Each mail folder (Inbox, Sent, etc.) is stored as two files — one with no extension (e.g. INBOX), which is the mail file itself (in "mbox" format), and one with an .msf extension (e.g. INBOX.msf), which is the index (Mail Summary File) to the mail file.
You don't copy the .msf files. Only the files with no extention. .msf or header files will be, automatically, created, when TB is open. By the way the same format has existed since Netscape6/7 came out. Please, refer to this article in Ramona's Netscape Solutions
Personally, I find it easier just to copy the whole mail folder. I back up my email every night, by copying the mail folder to an external HD.
Same here. I, actually, copy the entire profile. I do backups every other day, and my dingbat HD can't find hidden files, even if unhidden, so I have to copy/paste my folders in a visible location of my HD.
I guess I misunderstood Vegaspat's question. I was not thinking backup. That's why I gave Ramona's link.
Actually, for the sake of redundancy, I copy both the Mail folder and the entire profile to different folders on the external drive. I know it's overkill, but I've lost too many sent mails because I didn't have a current backup. Inbound mail isn't a problem, because I leave it on the server for at least a week.
I guess I misunderstood Vegaspat's question. I was not thinking backup.

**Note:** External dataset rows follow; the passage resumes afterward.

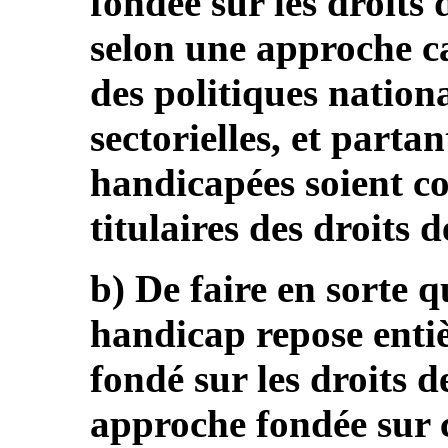
fondée sur les droits
selon une approche ca
des politiques nationa
sectorielles, et parta
handicapées soient c
titulaires des droits 
b) De faire en sorte 
handicap repose enti
fondé sur les droits 
approche fondée sur 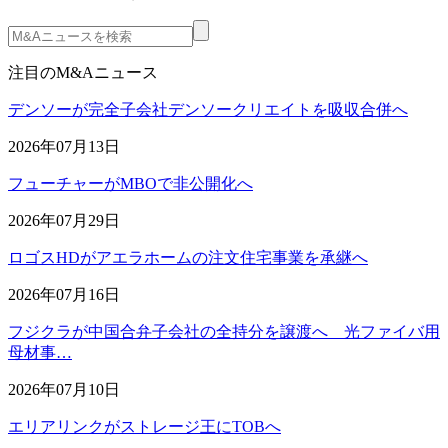
注目のM&Aニュース
デンソーが完全子会社デンソークリエイトを吸収合併へ
2026年07月13日
フューチャーがMBOで非公開化へ
2026年07月29日
ロゴスHDがアエラホームの注文住宅事業を承継へ
2026年07月16日
フジクラが中国合弁子会社の全持分を譲渡へ 光ファイバ用
母材事…
2026年07月10日
エリアリンクがストレージ王にTOBへ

I misunderstood her question the first time I read it, as well ... I thought she was asking WHERE the .msf folders could be found.

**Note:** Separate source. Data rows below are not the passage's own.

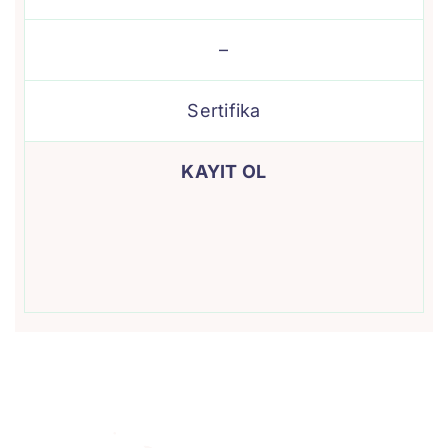
–
Sertifika
KAYIT OL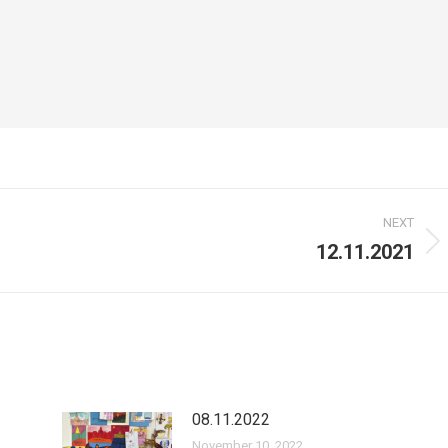
NEXT
12.11.2021
Next
post:
08.11.2022
November 10, 2022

I really don't know if Pat was talking about backup, or not. I only mentioned it by way of illustration. As she says, "I do tend to confuse folks."
I find it easier just to copy the whole mail folder
I agree, but since I am using three active profiles (for TB18.104.22.168, TB3.0a1pre and Eudora8.0b3), it is much easier to copy the entire profile folder, which contains the three profiles. My Maxtor external drive copies the folders which I had located out in the open on the C drive. I try to do this every night, and, I wish the internal drive software would not be so shy. Apparently, the software does not mess with the system files, or anything which is normally hidden.